Like a plastic surgeon injecting Botox with no aesthetic sensibility, the architects and protectors of our suicidal immigration policies have also hastened our transformation into a pathetic banana republic.  Our condescending neighbor to the north, Canada, has the good sense to prioritize immigrants based on their level of education, ability to speak French and English, and years of work experience.  By contrast, the United States prioritizes immigrants in two ways.
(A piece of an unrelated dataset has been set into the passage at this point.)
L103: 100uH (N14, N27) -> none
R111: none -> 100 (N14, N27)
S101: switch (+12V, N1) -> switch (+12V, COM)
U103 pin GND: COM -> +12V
First, unskilled immigrants receive the overt support of agricultural lobbyists and service-industry executives, as well as the tacit backing of upper-middle-class voters desiring affordable household help.  Agricultural lobbyists pander to American consumers.  Why pay $5.00 for a pint of strawberries when you can pay $2.50?—for what Mexican laborers in their employ call la fruta del Diablo for the literally backbreaking labor its harvest requires.  One California farm worker told the San Francisco Chronicle, “Working in the fields is hard, but working in the strawberry fields is hardest of all.”  So maybe that is the one job Americans supposedly won’t do.
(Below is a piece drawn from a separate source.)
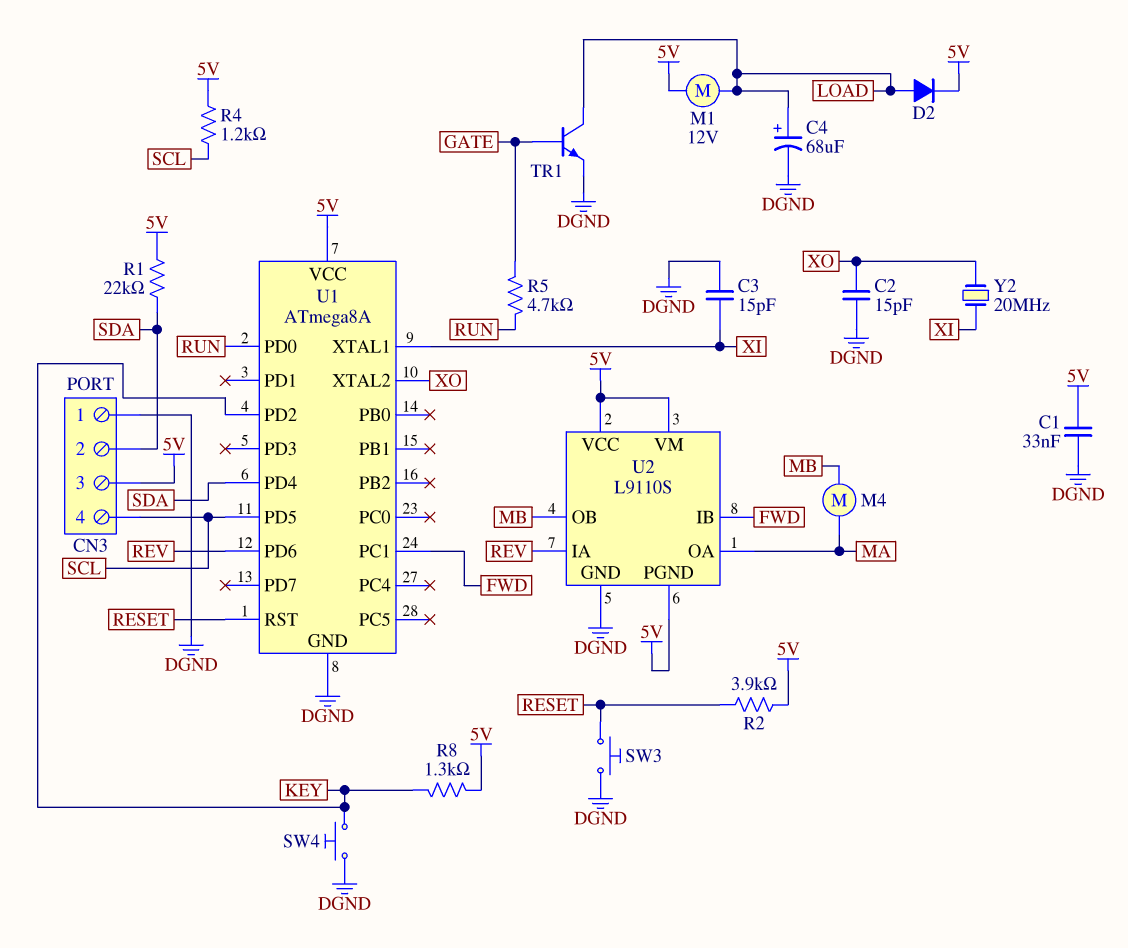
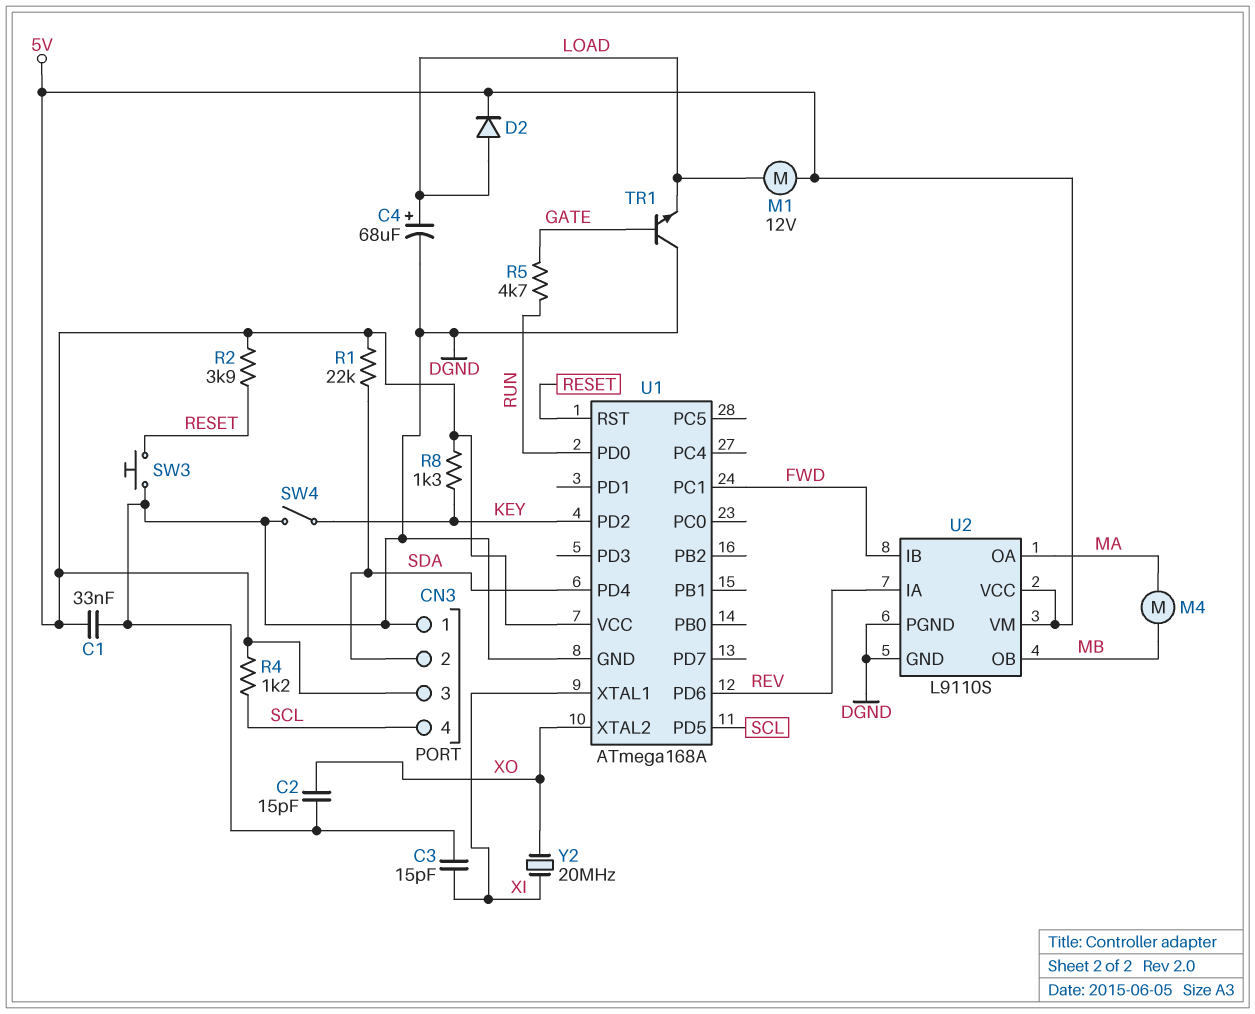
SW4: button (DGND, KEY) -> switch (DGND, KEY)
TR1: NPN (B GATE, C LOAD, E DGND) -> NPN (B GATE, C DGND, E LOAD)
U1: ATmega8A -> ATmega168A
U2 pin PGND: 5V -> DGND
Second, the left also does its part to push for unlimited, and unqualified by Canadian standards, immigration.  Well, “unlimited” as long as it comes from developing nations, maintains a general disdain for the English language and the antecedent American culture, and tends to lean left itself.  Since we can’t move the continental American landmass to the developing South, the left has instead decided to bring the developing South’s inhabitants here to replicate the politically dysfunctional Trumpian “shitholes” they flee.

Our political discourse long ago surpassed even the crudest developing nation’s idiocy.  Identity politics has pitted all against all and thereby transformed our fruited plains into rocky Balkan crags.  American income and wealth inequality, in large part the result of rent seeking, tax preferences, and regulatory capture, turns Third World kleptocrats green with envy.  Florida’s persistent inability to count its votes correctly, coupled with the latest voter-fraud accusations in North Carolina, make cynical American election observers long for the premodern electoral finger stains of Afghanistan, Iraq, and Sudan.  In a December 11 Oval Office meeting with Sen. Chuck Schumer, the developer of New York’s Trump Tower, and Vice President Pence, Nancy “Crumbs” Pelosi belittled the President’s threat to shut down the government as revenge for Congress’s refusal to fund the border wall to keep out fruta del Diablo pickers.  Crumbs childishly insisted the President’s border-security intransigence was “like a manhood thing for him.”  Her feckless exclamation of such a non sequitur helps us understand why she and her far-left comrades persist in their delusion that Russian trolls single-handedly stole the election from their anointed savior Clinton in 2016.

Unfortunately for Crumbs and her nationwide mob of angry misfits, a sane electorate sniffs out a con man when it sees one.  Let’s stop resisting the inevitable collapse.  Starting now let’s take a page from the au courant world of meditation.  Instead of singing the national anthem at public gatherings, from now on let us chant Chiquita’s catchy new brand motto, which is all too fitting for a developing nation like Los Estados Unidos: “We are bananas!”